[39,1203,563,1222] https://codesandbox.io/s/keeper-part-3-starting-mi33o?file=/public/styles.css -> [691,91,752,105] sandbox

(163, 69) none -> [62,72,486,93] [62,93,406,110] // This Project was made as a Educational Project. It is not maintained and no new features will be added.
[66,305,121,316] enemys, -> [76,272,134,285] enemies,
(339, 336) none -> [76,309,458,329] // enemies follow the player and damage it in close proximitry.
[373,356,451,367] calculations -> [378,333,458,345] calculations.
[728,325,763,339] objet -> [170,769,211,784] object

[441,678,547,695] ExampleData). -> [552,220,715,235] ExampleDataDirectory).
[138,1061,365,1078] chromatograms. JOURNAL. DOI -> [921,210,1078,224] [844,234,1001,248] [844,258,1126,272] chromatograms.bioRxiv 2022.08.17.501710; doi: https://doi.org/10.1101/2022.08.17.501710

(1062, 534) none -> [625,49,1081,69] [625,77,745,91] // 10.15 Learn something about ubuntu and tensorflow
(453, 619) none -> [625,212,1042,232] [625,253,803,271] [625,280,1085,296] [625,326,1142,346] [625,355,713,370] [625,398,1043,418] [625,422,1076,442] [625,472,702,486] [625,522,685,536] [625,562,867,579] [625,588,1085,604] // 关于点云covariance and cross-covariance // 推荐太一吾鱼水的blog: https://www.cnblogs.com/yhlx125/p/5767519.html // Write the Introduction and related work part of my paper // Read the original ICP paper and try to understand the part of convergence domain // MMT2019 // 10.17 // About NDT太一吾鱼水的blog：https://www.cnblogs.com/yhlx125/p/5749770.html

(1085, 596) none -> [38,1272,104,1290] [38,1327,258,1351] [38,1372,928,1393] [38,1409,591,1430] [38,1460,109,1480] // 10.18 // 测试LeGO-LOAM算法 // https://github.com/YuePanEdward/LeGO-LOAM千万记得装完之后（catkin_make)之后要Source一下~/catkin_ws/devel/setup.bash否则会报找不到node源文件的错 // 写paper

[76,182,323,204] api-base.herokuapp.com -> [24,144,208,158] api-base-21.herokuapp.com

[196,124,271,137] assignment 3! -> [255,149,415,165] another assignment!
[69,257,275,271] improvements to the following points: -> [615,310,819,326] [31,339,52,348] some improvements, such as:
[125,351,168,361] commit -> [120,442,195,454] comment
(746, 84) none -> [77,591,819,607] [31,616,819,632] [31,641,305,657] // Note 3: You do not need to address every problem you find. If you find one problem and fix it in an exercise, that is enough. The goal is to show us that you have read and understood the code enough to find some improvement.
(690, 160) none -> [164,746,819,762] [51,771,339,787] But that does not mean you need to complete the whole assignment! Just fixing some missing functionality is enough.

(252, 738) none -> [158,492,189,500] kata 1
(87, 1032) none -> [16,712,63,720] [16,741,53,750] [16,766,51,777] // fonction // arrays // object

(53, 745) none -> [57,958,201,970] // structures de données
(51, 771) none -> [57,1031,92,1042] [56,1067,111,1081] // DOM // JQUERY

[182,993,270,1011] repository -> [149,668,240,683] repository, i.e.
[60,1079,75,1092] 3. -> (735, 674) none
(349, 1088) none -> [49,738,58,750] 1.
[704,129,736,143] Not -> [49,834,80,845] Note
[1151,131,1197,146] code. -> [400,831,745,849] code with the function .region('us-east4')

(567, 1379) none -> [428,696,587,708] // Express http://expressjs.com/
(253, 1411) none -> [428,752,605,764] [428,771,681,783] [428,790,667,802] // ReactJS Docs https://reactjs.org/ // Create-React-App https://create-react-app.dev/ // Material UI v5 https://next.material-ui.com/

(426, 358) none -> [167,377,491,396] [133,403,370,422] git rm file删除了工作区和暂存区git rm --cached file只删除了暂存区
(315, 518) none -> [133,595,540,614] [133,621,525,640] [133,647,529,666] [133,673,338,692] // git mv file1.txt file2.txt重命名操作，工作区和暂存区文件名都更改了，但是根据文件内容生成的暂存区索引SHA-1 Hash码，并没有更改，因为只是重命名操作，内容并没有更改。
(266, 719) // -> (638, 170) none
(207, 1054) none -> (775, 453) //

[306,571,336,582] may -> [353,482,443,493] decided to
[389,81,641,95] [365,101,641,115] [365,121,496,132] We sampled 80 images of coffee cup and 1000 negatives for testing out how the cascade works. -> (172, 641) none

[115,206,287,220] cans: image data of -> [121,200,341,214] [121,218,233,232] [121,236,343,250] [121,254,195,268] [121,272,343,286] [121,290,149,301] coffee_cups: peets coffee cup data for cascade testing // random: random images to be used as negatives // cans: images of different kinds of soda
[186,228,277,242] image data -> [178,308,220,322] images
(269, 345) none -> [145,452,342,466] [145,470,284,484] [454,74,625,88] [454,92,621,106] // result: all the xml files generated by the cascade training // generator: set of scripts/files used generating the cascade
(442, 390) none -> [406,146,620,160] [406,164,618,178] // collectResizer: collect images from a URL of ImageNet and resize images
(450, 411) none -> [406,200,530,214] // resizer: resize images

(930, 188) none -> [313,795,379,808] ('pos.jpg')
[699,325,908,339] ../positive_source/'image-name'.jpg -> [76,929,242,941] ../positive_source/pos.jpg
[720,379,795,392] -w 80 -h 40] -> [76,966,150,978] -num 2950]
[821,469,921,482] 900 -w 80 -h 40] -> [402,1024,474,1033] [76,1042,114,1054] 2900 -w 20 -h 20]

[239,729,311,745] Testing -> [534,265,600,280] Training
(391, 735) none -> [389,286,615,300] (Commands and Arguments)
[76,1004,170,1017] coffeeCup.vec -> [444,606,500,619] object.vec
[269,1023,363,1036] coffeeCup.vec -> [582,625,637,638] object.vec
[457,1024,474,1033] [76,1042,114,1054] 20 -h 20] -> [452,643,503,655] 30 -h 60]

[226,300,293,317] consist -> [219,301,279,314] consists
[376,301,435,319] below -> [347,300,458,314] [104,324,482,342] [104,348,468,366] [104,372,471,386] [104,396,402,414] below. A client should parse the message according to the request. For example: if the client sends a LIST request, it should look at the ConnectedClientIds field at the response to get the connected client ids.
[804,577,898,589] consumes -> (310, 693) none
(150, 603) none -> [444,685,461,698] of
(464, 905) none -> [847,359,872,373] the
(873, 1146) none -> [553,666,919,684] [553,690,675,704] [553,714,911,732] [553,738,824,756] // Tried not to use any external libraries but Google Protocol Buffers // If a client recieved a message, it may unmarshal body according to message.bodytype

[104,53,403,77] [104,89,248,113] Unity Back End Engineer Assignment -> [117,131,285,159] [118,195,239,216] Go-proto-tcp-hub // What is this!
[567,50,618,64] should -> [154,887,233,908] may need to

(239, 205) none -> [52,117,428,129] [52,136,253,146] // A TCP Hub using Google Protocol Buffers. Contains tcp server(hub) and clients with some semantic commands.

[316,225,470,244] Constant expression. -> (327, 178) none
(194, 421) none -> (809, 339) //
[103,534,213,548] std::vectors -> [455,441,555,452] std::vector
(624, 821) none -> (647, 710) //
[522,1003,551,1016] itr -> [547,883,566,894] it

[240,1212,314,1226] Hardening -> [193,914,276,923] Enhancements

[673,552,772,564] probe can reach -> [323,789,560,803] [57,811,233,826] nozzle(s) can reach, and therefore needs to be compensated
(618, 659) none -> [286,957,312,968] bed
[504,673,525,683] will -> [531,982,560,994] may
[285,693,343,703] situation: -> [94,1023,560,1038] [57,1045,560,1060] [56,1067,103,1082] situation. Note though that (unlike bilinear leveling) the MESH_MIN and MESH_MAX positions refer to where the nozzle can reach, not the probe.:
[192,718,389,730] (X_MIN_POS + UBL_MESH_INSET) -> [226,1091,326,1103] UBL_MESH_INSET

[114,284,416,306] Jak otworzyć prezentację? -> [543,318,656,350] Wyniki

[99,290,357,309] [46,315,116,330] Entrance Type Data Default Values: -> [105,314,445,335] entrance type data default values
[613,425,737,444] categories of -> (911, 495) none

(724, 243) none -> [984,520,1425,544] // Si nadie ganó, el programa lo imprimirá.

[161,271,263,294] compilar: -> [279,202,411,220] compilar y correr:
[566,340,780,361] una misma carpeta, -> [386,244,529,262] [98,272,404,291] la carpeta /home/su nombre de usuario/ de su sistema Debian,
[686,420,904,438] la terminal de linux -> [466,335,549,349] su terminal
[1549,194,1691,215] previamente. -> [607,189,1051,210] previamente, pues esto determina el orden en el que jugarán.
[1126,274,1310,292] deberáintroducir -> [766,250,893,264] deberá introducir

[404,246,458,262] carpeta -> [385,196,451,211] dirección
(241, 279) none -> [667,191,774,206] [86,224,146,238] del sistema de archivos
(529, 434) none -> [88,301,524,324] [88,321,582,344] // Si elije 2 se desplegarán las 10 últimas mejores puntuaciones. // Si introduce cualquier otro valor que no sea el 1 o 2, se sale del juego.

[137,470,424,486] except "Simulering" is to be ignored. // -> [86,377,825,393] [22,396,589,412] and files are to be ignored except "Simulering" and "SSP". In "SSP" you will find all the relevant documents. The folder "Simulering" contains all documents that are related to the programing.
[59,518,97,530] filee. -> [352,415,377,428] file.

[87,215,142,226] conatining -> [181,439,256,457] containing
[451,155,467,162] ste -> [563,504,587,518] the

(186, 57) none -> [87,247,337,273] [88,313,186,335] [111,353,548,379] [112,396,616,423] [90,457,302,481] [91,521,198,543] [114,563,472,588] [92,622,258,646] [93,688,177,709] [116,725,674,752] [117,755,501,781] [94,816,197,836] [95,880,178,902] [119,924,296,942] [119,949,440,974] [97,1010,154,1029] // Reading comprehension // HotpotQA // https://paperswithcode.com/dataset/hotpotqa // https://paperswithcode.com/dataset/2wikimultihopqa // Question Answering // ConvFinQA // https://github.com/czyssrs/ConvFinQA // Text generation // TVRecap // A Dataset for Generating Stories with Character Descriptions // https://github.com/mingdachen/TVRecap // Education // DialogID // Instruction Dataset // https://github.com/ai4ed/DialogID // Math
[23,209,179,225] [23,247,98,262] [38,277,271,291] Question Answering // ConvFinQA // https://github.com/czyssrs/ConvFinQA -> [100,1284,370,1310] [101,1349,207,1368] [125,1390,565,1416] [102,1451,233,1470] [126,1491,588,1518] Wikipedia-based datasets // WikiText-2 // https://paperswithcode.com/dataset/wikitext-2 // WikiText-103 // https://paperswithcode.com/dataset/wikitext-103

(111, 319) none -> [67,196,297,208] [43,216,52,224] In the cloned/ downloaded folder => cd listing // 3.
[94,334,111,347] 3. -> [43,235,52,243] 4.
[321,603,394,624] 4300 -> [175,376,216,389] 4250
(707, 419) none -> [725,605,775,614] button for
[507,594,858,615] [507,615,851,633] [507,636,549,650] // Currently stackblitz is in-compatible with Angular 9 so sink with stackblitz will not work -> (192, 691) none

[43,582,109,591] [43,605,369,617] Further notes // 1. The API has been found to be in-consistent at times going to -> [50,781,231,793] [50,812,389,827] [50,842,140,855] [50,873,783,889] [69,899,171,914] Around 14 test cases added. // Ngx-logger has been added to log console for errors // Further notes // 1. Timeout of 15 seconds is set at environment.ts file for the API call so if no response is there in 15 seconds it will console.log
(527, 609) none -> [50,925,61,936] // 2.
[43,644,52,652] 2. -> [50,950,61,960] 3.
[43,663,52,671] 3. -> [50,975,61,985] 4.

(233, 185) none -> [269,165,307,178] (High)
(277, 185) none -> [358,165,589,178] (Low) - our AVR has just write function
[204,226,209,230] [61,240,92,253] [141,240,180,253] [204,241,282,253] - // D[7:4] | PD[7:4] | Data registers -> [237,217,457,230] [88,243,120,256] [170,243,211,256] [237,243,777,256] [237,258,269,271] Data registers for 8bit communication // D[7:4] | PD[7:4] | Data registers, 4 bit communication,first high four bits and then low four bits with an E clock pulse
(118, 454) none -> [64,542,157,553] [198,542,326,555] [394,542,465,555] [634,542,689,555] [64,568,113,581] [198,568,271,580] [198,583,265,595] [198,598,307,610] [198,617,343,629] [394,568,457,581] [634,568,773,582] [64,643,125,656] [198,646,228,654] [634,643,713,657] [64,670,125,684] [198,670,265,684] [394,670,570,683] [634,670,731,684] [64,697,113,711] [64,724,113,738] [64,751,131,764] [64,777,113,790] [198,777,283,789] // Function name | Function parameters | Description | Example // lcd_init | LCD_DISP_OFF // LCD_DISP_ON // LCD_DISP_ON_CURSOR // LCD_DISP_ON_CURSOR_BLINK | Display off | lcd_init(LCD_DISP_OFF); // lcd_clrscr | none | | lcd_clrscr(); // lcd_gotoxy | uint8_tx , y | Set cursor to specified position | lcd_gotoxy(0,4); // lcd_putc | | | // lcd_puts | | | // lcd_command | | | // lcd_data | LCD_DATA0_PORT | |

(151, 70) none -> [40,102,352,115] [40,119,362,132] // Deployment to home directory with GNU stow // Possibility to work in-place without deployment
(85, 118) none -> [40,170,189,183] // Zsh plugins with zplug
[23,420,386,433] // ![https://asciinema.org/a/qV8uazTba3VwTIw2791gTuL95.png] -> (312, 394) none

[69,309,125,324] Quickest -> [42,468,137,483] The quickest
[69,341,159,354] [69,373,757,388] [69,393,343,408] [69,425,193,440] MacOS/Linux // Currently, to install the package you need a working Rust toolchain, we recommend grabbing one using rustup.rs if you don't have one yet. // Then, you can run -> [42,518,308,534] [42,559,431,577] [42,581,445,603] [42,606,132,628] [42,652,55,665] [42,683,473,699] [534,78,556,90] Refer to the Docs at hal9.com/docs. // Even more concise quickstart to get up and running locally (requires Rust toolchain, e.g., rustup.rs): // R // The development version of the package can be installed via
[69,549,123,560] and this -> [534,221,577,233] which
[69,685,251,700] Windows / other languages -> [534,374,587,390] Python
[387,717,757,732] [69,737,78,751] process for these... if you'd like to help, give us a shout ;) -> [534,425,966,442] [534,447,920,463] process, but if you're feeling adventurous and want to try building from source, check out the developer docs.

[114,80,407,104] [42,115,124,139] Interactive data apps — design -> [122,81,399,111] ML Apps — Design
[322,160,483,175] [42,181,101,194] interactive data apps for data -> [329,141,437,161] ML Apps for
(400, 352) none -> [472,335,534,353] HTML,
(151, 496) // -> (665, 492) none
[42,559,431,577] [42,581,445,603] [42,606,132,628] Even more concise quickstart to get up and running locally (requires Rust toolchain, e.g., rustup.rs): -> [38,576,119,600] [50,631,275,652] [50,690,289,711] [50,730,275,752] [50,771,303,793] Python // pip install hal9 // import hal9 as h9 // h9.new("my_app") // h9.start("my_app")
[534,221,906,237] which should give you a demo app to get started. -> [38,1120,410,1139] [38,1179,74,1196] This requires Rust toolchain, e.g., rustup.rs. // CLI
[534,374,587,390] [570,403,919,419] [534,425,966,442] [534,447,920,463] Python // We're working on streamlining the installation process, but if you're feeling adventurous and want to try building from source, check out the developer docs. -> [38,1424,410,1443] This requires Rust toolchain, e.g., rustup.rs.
------------------------------------------------------------
§ **Directions**
Would you quote everything above from the line containing "(464, 905) none -> [847,359,872,373] the" down to the line containing "(873, 1146) none"? Include both of those lines and nothing else.

§ **Your solution**
(464, 905) none -> [847,359,872,373] the
(873, 1146) none -> [553,666,919,684] [553,690,675,704] [553,714,911,732] [553,738,824,756] // Tried not to use any external libraries but Google Protocol Buffers // If a client recieved a message, it may unmarshal body according to message.bodytype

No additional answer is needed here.